Freeman spat a laugh. "Sure, blame it on the parents. Are you studying to be a shrink or something?"
"I say that because my parents wanted me to disappear. My dad was too busy for children, and Mom was too busy trying to please Dad. He was out of work a lot, I think because he drank too much. One day I was eating breakfast, a bowl of corn flakes, and Dad was reading the newspaper. Mom gave him a cup of coffee and went back into the kitchen.
"Dad said something about a job market, and what did I know, I was only five years old. I said, 'Daddy, if you need a job, why don't you just go down to the job market and buy one?' He slammed his coffee cup on the table and looked at me.
" 'You're just another goddamned mouth to feed,' he said to me. He didn't yell it or anything, just said it like he was asking me to please pass the butter. Mom hurried in from the kitchen, wringing a dish rag.
" 'What's all this ruckus about?' she said. Dad looked past me and said, 'Make her disappear.' Mom didn't understand, then Dad threw me cup against the wall and said, 'Make the little bitch go back where she came from.' He got up from the table and left the apartment. Mom looked at me like it was my fault Daddy was mad. My stomach started hurting and I ran to the bathroom and threw up. The corn flakes scraped my throat on the way out. But I felt better, leaning against the toilet, and I thought I could make everything okay if I could only disappear."
Freeman continued staring out the window, feeling like a priest stuck in a confessional booth, wondering how priests handled all the heavy crap that got dumped on them.
"I barely ate any lunch that day, two bites from a bologna sandwich," Vicky continued. "I threw that up, too. Maybe if I got small enough, Daddy wouldn't notice me and then Mom would be happy. But Daddy never came back. And Mom blamed me. I've spent the rest of my life trying to make myself invisible."

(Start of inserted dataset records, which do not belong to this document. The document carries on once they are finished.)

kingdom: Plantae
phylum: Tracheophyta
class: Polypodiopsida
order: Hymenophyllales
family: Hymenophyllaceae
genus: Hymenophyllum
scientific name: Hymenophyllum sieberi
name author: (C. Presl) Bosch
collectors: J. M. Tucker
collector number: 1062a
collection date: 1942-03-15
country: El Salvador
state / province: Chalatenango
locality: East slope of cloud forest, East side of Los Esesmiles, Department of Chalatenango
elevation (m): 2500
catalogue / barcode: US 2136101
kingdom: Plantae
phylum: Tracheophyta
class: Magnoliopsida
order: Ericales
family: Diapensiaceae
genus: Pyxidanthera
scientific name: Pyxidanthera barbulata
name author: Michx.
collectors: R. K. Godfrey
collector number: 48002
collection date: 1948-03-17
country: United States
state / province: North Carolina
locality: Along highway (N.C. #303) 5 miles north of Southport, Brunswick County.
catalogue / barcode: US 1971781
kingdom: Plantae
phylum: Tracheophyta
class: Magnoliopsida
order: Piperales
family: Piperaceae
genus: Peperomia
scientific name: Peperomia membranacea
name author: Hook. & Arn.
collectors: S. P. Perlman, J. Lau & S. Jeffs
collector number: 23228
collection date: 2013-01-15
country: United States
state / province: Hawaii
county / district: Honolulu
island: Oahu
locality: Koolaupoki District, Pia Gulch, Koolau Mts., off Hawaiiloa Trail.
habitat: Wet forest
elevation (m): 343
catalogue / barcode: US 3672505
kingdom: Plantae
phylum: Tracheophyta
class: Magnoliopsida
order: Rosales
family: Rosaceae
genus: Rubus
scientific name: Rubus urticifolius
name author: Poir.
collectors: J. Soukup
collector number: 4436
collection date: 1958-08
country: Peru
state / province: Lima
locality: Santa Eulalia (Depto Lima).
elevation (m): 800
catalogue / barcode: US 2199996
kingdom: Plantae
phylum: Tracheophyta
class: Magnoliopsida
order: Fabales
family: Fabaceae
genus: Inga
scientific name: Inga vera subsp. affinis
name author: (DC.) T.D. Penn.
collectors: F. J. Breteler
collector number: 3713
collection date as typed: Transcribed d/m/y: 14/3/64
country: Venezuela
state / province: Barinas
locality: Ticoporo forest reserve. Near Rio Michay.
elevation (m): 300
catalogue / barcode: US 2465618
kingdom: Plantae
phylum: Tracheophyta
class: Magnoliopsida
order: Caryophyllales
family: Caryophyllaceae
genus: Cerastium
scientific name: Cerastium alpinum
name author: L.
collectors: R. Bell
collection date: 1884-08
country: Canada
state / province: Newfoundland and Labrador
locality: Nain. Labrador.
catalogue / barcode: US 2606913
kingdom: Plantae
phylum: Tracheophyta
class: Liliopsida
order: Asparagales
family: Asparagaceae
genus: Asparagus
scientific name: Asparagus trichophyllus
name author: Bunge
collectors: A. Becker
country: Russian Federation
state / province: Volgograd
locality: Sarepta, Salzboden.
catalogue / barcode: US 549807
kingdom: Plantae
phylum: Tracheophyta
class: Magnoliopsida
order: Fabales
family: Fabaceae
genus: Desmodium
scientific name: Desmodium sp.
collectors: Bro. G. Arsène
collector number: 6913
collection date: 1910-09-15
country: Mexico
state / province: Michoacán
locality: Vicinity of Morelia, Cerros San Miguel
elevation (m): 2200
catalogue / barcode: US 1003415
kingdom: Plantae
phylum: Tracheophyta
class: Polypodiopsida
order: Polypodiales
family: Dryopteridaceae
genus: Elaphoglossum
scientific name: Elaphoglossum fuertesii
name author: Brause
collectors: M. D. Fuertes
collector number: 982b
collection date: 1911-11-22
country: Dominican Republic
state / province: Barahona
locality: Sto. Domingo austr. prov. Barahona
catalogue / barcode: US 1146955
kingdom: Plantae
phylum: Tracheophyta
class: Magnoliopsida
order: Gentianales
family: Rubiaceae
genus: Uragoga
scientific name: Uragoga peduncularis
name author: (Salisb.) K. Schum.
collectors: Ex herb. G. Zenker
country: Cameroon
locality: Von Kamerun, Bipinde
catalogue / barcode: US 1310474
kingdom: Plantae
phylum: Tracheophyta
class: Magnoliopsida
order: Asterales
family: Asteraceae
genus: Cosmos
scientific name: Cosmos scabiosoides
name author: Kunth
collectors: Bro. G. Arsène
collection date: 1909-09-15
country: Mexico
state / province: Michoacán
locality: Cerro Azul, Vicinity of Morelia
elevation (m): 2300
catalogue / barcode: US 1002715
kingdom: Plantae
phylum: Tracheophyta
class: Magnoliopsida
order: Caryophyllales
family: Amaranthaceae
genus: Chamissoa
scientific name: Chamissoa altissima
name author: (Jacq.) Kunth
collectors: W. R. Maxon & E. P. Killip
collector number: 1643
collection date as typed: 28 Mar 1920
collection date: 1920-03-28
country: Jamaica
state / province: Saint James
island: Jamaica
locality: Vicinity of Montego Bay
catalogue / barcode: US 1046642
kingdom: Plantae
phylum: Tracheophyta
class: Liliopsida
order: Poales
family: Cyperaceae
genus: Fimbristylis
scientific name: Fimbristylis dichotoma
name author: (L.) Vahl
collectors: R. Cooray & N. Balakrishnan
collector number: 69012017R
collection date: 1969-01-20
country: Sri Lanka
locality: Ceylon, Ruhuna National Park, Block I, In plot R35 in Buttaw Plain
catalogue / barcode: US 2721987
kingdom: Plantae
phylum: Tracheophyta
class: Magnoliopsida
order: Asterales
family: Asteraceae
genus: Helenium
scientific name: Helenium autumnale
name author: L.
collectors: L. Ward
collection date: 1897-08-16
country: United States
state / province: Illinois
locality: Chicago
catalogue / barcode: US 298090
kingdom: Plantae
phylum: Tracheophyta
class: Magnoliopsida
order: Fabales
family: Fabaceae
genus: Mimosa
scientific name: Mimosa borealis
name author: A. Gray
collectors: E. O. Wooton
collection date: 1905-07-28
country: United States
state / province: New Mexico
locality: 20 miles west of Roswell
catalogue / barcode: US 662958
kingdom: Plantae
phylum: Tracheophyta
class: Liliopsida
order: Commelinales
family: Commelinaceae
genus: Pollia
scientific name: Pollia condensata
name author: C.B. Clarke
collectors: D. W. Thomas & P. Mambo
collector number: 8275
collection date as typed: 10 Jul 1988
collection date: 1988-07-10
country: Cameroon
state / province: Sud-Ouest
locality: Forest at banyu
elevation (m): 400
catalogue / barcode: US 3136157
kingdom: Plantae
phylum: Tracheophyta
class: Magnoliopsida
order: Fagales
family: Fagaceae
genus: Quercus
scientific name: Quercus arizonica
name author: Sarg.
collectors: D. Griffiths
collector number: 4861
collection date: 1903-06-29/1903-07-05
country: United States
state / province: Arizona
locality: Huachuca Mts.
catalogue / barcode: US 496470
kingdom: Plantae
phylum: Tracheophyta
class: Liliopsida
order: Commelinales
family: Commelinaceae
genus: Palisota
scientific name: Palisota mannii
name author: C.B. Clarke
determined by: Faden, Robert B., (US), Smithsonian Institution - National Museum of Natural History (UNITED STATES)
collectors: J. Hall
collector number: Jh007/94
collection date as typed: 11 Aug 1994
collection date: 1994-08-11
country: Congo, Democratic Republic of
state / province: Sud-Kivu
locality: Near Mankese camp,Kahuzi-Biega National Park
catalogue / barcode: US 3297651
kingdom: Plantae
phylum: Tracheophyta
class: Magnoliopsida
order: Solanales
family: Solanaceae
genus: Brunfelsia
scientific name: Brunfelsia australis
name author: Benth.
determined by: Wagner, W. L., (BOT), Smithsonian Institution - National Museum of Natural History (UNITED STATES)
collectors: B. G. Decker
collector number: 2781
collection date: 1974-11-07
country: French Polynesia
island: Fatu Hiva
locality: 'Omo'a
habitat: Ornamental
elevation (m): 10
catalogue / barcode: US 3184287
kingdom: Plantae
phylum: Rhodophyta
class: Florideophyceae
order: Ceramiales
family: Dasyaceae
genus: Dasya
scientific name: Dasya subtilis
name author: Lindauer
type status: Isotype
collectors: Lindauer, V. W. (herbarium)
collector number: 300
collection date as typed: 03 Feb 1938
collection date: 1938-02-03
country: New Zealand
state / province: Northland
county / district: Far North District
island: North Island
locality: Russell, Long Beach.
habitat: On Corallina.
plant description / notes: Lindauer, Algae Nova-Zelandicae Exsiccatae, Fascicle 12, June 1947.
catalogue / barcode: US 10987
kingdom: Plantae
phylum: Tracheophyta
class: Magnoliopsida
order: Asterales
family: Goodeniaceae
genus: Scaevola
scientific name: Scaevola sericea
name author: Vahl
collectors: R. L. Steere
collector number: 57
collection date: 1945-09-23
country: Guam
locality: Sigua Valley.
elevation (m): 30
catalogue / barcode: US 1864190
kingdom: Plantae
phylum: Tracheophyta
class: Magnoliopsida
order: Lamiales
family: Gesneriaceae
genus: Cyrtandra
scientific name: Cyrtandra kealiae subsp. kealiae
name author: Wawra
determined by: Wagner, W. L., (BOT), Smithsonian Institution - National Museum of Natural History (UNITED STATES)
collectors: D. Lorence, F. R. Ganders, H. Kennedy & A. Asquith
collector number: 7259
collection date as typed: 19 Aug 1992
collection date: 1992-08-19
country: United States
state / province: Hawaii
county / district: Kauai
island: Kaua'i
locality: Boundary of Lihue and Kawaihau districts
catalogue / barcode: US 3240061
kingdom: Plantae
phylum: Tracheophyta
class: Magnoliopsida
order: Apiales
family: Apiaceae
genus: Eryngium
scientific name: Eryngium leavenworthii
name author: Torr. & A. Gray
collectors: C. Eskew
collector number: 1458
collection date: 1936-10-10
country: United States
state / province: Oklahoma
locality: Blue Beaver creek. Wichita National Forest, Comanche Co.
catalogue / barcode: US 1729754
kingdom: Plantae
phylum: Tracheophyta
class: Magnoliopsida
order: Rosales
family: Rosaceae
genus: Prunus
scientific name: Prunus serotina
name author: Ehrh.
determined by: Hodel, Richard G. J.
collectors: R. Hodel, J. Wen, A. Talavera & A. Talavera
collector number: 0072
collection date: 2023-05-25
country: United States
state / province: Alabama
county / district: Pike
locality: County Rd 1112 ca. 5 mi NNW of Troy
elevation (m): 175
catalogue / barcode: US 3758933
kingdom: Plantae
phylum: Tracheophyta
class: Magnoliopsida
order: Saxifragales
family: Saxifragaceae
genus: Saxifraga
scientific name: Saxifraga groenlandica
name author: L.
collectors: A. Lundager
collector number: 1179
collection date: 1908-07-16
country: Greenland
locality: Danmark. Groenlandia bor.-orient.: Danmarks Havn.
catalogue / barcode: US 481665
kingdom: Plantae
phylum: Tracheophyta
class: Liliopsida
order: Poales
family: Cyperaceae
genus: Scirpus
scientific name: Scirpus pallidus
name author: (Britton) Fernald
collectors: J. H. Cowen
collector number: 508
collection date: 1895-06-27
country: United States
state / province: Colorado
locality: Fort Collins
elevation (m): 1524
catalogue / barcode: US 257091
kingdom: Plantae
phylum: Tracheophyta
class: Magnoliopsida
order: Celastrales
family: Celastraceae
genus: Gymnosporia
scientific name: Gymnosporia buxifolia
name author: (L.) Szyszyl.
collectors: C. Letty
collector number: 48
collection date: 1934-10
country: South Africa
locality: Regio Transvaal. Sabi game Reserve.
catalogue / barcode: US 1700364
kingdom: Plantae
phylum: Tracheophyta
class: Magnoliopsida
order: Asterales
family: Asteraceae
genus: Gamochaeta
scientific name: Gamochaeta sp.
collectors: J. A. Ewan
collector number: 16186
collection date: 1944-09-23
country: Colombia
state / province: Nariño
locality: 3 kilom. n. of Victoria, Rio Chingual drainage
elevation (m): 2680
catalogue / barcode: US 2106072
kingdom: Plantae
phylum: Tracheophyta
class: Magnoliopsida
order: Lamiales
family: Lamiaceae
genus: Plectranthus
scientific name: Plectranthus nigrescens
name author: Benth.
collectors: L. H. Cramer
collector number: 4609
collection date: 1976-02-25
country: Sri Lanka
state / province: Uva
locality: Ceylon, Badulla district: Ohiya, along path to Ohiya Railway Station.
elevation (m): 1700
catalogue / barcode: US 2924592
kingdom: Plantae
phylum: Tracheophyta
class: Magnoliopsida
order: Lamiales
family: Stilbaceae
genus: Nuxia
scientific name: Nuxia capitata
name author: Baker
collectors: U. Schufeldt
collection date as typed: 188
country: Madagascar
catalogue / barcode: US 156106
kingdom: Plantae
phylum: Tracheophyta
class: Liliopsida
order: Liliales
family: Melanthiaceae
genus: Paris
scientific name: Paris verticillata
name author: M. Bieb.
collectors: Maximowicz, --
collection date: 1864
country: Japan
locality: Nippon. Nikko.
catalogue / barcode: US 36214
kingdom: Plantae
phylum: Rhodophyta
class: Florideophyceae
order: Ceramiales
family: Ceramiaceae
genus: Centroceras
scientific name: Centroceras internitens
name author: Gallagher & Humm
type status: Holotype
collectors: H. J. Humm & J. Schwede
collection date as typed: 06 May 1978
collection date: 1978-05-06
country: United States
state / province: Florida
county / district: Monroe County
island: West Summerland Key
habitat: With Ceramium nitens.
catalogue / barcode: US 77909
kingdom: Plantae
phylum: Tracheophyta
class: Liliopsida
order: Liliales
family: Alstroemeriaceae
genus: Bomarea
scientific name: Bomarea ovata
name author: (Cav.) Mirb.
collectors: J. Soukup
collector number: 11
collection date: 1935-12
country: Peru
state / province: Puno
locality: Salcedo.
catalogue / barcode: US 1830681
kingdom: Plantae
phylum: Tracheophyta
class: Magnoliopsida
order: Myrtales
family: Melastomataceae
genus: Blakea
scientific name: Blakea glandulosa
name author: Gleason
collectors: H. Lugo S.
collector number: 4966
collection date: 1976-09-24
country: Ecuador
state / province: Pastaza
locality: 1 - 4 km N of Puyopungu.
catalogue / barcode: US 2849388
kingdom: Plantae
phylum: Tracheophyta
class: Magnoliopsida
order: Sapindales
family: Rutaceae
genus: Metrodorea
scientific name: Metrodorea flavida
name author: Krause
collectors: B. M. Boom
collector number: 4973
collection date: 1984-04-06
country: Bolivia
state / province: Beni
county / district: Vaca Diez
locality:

A squirrel skittered along a branch in a tree outside, jumped to the next tree, and got lost in the leaves. Freeman exhaled. His breath tasted like old coins. He couldn't help it, his eyes were drawn to hers.
He knew the pain in her eyes. He'd seen it in the mirror enough times. Maybe he didn't have the market cornered on self-pity and hurt. Maybe he wasn't the only one in the world who was all alone.
He touched her shoulder. Her skin was warm. A frown played against the bones of her face. She brushed her blond hair behind one ear, the unconscious gesture that tickled Freeman's guts.
"So now you know my secrets," she whispered.
"I don't think so," he said. "I believe that's the first time you've ever lied to me."
Her eyes widened. "I swear it's all true."
He caressed her cheek with the back of his hand. The act felt weird. Natural. "No, not the part about you wanting to disappear. I mean the part about me knowing your secrets. I'll bet you got plenty."